Несмотря на многочисленные военные кампании предыдущих лет правления, не вызывает сомнений, что к моменту смерти Екатерины армия была в весьма тяжелом положении. Благодаря попустительству Екатерины офицеры пользовались такой же личной свободой, как остальное дворянство: иногда они месяцами не появлялись в своих полках, живя в Санкт-Петербурге или своих поместьях. Полковники относились к своим полкам как к частной собственности, используя солдат в личных целях. Павел быстро положил этому конец. Правда, он не смог отменить манифест 1762 г., освобождавший дворян от обязательной государственной службы, но всем служащим офицерам приказали немедленно вернуться в свои полки или объяснить свое отсутствие, и Аракчееву повелели побеседовать с каждым офицером в Санкт-Петербурге, который не находился в своем полку. Тем временем войска во всей России должны были немедленно приступить к овладению новыми формами обучения и дисциплины.
В день своего восшествия на престол император провозгласил себя командующим всеми гвардейскими полками и проследил за тем, чтобы новый распорядок немедленно был принят в них. Утром 8 ноября он появился на параде гвардейцев в сопровождении Аракчеева и других «людей с Гатчины». Александр и Константин тоже присутствовали, одетые в новые формы и казавшиеся, по крайней мере одному из офицеров, «старыми портретами немецких офицеров, которые выпрыгнули из своих рам»[25]. Сначала Павел выглядел очень недовольным, пожимал плечами и качал головой, но потом ему сказали, что «армия Гатчины» прибыла в город. Он отложил начало парада, поскакал навстречу своим войскам и вернулся во главе их. Новые люди были немедленно разделены и назначены в гвардейские полки, получив задание как можно скорее внедрить там гатчинские порядки. Павел оценивал успехи гвардейцев, проводя каждое утро ежедневные «караульные парады» – церемонии, на которые его офицеры шли как к месту экзекуции. Никто не знал, что их там ждало: поощрение или ссылка в Сибирь, тюремное заключение или увольнение со службы. Даже малейшая ошибка каралась немедленно. Генерал Саблуков вспоминал, что он и его братья-офицеры устроили складчину, чтобы быть уверенными, что каждый будет иметь при себе несколько сотен рублей и, таким образом, не окажется в ссылке без гроша в кармане.

Исходные данные:
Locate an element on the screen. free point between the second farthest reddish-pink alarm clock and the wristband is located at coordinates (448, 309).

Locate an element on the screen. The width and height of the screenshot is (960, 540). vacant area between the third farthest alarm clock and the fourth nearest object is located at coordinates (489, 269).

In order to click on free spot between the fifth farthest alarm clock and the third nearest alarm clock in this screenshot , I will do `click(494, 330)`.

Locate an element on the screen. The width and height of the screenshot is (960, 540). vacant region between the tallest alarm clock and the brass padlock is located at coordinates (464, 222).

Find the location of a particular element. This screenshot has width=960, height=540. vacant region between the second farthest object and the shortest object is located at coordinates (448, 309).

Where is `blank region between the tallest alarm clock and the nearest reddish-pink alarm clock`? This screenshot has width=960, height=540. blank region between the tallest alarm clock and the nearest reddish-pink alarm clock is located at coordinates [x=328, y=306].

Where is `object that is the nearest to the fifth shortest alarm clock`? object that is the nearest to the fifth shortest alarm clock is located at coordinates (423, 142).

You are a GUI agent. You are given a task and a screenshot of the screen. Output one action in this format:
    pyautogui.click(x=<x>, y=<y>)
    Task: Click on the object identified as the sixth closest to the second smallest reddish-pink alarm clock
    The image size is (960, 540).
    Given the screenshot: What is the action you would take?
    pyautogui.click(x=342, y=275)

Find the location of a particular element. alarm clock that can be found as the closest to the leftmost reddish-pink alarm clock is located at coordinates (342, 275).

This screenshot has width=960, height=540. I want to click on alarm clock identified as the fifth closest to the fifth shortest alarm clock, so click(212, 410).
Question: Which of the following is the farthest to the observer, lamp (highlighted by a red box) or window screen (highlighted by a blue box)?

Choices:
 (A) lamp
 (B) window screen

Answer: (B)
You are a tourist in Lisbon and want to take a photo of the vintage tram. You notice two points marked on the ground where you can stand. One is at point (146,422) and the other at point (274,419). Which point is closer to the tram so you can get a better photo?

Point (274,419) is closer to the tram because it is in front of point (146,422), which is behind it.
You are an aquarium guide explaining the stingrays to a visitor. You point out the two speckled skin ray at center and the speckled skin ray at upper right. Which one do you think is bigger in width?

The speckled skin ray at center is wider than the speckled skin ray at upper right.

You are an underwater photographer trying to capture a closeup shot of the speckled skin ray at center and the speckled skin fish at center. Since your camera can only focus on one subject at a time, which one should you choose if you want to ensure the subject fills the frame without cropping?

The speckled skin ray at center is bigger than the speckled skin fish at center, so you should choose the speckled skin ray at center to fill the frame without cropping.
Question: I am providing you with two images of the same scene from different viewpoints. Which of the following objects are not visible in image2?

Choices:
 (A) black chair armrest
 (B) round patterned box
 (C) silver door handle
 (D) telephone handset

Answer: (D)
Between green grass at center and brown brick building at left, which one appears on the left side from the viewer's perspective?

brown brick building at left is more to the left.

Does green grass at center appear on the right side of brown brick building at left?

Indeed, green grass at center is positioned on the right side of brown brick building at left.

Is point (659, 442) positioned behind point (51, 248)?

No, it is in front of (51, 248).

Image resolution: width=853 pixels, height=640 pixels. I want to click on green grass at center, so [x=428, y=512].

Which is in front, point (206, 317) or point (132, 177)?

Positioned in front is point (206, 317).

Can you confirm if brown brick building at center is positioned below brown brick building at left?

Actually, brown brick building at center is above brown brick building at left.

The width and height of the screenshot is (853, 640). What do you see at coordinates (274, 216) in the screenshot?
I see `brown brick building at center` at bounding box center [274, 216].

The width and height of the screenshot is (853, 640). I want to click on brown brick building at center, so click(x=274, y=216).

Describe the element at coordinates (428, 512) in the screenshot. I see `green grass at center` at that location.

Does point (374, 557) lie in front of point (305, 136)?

Задание A: Что, согласно тексту о павловских порядках в армии, устроили генерал Саблуков и его братья-офицеры, чтобы не попасть в ссылку без гроша в кармане?
Задание B: Приведите продолжение текста о павловских порядках в армии, начиная после его последнего предложения.

Место для ответа A: Они устроили складчину, чтобы у каждого при себе было несколько сотен рублей.

Место для ответа B:
Массой, швед, который служил секретарем Александра, пока его не уволил Павел, нарисовал живую картину ежедневных появлений на «часовом параде» этого императора, который пытался командовать Россией, как полком. «Одетый в простую темно-зеленую форму, огромные сапоги и громадную шляпу, он посвящал утро караульным парадам. Там он читал свои распоряжения, отдавал приказы, сообщал о помилованиях, наградах и наказаниях, и каждый офицер представлялся ему. Окруженный сыновьями и адъютантами, он притопывал ногами, чтобы согреться. С непокрытой головой и заложив одну руку за спину, а другой отбивая ритм и непрестанно крича: «Раз-два! Раз-два!», он при 15–20 градусах мороза щеголял без шубы. Вскоре ни один офицер не показывался в шубе, и даже старым генералам, мучимым кашлем, подагрой и ревматизмом, приходилось стоять рядом с Павлом, одетыми подобным образом»[26]. Неудивительно, что офицеры стали толпами уходить в отставку.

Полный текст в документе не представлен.